## Exercise aim
The entries below contain pictures. Write out only the lines from the line with "El tiempo varía" up to and including the line with "### Sample Protocol", exactly, without them.

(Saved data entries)
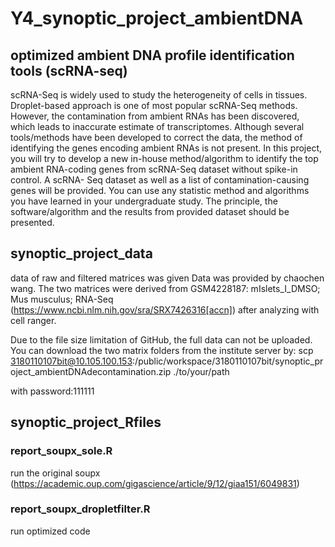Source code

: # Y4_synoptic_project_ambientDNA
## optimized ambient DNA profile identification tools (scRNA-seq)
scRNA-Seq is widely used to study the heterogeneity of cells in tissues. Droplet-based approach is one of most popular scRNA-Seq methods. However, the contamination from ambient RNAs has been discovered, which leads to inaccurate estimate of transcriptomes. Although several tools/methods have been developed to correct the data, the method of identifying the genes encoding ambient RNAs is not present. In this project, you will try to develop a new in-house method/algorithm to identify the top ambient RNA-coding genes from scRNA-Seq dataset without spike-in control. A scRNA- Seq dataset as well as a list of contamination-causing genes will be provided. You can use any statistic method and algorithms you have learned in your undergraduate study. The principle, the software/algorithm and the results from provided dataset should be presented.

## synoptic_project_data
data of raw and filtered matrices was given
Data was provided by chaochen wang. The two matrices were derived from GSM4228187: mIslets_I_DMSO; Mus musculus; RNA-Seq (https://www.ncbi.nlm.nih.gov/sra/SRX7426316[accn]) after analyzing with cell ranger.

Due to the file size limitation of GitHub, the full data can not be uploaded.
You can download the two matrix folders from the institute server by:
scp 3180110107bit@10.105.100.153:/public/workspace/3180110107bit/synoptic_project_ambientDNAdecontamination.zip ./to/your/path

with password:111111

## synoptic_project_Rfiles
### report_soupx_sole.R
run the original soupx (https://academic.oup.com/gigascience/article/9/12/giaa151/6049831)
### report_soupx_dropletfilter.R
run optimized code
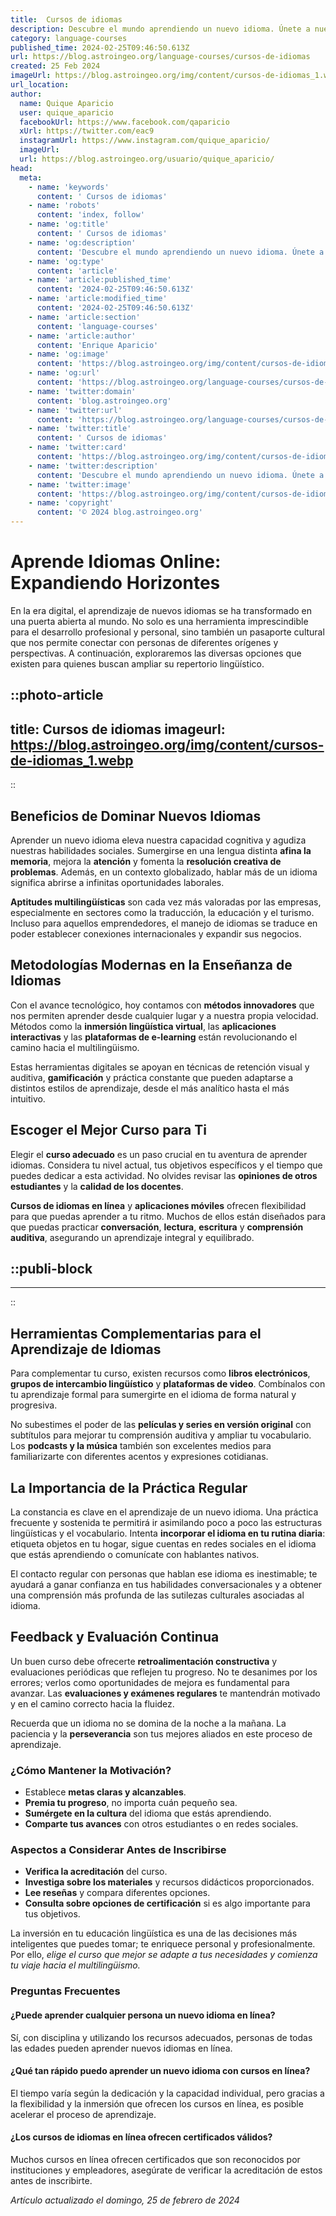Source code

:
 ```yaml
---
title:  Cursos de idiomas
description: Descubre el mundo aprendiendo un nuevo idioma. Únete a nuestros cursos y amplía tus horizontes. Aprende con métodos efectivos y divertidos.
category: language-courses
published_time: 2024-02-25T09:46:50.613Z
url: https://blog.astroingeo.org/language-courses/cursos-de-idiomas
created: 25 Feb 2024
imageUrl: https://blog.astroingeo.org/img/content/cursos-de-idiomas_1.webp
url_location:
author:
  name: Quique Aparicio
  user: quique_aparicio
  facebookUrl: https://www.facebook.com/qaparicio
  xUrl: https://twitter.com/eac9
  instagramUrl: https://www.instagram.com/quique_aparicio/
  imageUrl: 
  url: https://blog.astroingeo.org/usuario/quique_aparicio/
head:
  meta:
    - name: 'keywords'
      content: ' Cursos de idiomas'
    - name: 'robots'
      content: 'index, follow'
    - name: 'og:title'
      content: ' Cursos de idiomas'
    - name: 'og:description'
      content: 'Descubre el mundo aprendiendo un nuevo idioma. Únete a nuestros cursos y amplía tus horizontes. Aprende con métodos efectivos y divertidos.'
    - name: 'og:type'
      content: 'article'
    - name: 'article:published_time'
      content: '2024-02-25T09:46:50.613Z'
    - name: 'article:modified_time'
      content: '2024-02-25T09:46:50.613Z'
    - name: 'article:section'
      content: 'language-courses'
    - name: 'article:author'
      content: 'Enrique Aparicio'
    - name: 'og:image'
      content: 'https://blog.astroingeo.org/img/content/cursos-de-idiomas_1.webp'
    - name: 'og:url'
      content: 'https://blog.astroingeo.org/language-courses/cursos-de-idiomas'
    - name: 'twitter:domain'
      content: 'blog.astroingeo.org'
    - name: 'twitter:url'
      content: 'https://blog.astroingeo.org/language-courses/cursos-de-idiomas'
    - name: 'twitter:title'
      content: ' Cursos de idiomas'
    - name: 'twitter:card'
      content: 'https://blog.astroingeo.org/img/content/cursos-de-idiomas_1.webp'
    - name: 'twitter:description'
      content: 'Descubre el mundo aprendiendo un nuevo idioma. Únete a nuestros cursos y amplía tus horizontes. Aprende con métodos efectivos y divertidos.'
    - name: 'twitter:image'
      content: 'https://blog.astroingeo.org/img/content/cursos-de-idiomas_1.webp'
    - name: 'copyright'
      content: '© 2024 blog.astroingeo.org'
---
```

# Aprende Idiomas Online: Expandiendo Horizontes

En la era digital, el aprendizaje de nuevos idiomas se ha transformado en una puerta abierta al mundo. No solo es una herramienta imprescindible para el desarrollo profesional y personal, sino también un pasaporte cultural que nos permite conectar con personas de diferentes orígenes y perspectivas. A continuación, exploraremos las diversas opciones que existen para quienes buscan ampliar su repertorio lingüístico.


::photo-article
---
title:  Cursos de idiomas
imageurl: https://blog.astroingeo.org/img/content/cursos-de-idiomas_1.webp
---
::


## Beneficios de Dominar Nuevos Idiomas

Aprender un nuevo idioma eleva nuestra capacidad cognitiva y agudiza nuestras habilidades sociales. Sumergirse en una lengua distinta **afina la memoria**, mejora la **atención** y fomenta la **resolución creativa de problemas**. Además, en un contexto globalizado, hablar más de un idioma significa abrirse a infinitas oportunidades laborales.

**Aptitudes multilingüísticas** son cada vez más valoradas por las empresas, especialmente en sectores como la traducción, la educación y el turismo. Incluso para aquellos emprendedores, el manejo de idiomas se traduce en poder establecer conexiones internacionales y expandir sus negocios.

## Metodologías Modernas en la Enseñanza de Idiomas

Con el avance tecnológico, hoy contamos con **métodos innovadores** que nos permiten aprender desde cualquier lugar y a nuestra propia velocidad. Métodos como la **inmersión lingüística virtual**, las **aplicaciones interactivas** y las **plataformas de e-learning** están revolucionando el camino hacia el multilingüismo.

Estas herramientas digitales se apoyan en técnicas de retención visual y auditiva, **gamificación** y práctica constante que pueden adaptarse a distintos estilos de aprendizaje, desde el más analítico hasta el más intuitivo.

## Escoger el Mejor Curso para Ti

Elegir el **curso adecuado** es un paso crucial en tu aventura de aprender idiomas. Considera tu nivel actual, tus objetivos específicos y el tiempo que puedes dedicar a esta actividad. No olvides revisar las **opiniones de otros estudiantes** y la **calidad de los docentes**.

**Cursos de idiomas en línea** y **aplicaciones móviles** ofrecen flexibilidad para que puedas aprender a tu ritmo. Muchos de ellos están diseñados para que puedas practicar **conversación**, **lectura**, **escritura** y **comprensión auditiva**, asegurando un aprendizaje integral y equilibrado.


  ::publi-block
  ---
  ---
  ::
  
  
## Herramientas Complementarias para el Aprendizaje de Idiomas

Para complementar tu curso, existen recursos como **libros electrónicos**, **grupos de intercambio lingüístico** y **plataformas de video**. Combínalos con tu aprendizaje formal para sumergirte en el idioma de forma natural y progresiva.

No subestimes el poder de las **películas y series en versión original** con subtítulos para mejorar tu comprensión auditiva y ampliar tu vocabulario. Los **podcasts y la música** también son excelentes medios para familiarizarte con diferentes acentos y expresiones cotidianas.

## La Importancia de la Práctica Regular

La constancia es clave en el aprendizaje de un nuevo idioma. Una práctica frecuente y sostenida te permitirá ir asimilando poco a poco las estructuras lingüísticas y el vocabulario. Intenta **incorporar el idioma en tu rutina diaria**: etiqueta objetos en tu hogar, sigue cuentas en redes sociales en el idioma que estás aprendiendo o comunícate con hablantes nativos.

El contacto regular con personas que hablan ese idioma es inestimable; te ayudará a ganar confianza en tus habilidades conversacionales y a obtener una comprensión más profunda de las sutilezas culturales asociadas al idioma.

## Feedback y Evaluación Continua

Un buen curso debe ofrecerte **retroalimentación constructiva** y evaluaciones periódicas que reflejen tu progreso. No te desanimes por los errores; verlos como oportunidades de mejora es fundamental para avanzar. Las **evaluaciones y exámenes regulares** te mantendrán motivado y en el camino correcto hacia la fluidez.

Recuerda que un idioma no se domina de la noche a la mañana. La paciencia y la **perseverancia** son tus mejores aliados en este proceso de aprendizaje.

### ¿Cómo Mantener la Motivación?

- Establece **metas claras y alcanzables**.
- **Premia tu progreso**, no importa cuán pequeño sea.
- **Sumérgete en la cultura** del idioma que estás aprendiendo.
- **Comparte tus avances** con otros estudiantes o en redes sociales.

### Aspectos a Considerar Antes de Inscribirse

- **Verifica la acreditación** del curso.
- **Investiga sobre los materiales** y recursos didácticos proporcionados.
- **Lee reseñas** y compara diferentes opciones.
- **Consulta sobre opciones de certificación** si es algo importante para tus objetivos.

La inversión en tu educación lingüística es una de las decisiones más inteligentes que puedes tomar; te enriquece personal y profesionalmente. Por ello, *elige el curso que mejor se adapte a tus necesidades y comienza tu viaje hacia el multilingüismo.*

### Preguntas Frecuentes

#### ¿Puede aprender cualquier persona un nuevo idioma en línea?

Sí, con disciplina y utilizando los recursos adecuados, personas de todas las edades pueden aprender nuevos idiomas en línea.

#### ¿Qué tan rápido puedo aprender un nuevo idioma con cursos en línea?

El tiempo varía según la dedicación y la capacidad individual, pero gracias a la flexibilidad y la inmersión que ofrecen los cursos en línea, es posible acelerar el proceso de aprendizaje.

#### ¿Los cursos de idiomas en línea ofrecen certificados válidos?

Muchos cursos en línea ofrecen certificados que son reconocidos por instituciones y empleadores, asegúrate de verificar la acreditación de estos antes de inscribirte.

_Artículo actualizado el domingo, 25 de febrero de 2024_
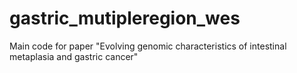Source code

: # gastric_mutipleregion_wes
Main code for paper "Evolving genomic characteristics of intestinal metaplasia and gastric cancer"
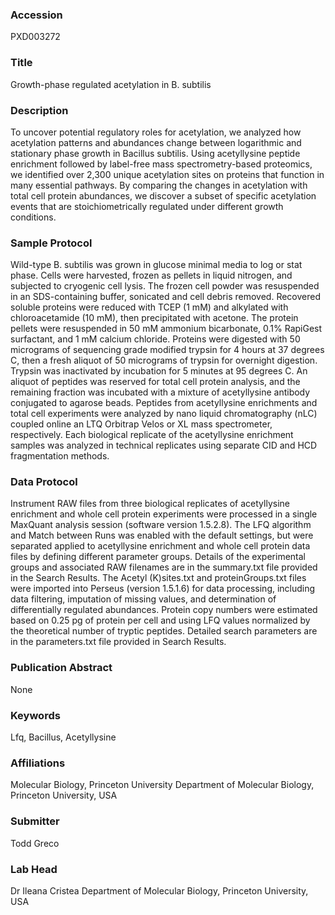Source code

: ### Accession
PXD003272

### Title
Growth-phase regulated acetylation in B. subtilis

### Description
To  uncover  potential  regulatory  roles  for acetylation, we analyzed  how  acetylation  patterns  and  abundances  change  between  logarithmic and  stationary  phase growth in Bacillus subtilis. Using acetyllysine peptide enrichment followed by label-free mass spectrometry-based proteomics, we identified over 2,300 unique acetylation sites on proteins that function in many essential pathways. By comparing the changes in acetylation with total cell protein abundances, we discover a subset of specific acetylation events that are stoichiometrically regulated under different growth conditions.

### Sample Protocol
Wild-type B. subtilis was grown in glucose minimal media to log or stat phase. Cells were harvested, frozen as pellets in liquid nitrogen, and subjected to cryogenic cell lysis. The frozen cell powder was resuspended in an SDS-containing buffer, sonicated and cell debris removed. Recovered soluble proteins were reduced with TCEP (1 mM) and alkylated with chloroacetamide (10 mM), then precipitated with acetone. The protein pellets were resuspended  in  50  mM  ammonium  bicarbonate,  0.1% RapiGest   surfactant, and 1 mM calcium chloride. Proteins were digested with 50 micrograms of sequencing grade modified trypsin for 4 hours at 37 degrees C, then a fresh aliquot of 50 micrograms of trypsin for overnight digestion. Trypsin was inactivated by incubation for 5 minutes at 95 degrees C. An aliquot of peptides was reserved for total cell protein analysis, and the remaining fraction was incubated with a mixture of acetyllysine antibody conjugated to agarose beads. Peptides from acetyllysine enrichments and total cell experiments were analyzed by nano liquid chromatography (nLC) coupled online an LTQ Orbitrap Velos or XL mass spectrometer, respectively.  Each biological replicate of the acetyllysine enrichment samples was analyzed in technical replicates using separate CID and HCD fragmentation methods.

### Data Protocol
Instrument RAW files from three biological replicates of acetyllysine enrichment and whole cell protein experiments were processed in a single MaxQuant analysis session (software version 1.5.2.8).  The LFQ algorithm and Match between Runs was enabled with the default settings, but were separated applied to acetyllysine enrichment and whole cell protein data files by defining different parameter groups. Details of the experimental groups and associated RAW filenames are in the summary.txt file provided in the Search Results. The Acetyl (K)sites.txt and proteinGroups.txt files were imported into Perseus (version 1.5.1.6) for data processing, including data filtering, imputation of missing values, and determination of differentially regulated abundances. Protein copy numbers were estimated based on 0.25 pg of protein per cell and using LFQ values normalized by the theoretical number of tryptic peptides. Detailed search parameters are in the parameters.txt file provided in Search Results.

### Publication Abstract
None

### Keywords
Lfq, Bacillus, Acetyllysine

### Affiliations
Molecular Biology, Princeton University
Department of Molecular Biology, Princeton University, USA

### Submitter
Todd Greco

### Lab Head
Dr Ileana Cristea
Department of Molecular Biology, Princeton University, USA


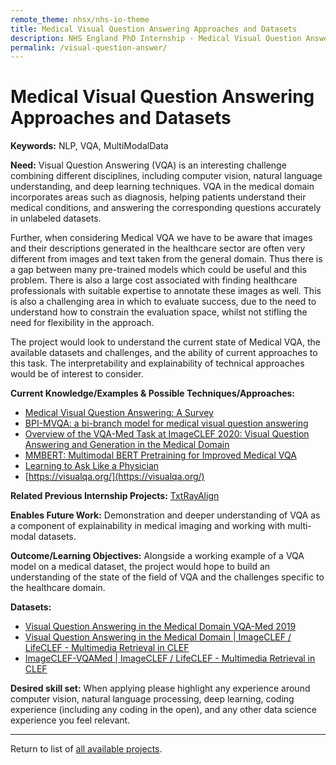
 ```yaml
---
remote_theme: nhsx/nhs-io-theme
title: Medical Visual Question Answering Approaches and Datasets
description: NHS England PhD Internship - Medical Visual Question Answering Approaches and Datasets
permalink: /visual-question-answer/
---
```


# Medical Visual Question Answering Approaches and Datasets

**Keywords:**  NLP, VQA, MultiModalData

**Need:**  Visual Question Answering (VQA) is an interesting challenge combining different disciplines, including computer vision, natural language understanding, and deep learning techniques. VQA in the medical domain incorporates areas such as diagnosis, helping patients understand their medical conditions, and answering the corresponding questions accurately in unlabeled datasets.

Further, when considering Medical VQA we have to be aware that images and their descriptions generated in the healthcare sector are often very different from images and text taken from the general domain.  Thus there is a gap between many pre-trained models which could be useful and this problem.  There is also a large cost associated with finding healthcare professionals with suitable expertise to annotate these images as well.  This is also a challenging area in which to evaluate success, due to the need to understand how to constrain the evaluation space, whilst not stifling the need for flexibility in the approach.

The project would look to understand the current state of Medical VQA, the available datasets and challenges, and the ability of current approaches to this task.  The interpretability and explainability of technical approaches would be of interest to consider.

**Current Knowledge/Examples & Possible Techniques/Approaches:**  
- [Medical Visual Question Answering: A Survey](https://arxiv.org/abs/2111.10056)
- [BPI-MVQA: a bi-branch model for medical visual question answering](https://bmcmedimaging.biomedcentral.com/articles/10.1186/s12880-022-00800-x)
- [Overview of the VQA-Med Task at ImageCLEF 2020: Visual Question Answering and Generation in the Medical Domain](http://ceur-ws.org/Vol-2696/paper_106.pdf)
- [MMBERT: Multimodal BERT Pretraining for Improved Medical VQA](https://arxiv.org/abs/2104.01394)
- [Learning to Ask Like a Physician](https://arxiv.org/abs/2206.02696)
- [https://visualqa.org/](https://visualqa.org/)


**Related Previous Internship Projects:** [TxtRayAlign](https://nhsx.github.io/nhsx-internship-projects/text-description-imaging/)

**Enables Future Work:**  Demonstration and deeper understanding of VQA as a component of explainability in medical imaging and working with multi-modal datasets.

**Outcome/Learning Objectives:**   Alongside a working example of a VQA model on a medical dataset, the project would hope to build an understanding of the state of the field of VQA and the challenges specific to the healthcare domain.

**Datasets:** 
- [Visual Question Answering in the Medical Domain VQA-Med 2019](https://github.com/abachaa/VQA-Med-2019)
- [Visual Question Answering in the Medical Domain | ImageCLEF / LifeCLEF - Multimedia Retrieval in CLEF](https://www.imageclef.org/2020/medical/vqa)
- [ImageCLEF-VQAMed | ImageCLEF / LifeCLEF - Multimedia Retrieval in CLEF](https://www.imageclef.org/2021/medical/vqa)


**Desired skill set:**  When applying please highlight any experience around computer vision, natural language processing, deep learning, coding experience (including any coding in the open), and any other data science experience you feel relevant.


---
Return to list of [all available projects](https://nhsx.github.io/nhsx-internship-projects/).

## Solved problem
El tiempo varía según la dedicación y la capacidad individual, pero gracias a la flexibilidad y la inmersión que ofrecen los cursos en línea, es posible acelerar el proceso de aprendizaje.

#### ¿Los cursos de idiomas en línea ofrecen certificados válidos?

Muchos cursos en línea ofrecen certificados que son reconocidos por instituciones y empleadores, asegúrate de verificar la acreditación de estos antes de inscribirte.

_Artículo actualizado el domingo, 25 de febrero de 2024_
Source code

: # gastric_mutipleregion_wes
Main code for paper "Evolving genomic characteristics of intestinal metaplasia and gastric cancer"
Source code

: ### Accession
PXD003272

### Title
Growth-phase regulated acetylation in B. subtilis

### Description
To  uncover  potential  regulatory  roles  for acetylation, we analyzed  how  acetylation  patterns  and  abundances  change  between  logarithmic and  stationary  phase growth in Bacillus subtilis. Using acetyllysine peptide enrichment followed by label-free mass spectrometry-based proteomics, we identified over 2,300 unique acetylation sites on proteins that function in many essential pathways. By comparing the changes in acetylation with total cell protein abundances, we discover a subset of specific acetylation events that are stoichiometrically regulated under different growth conditions.

### Sample Protocol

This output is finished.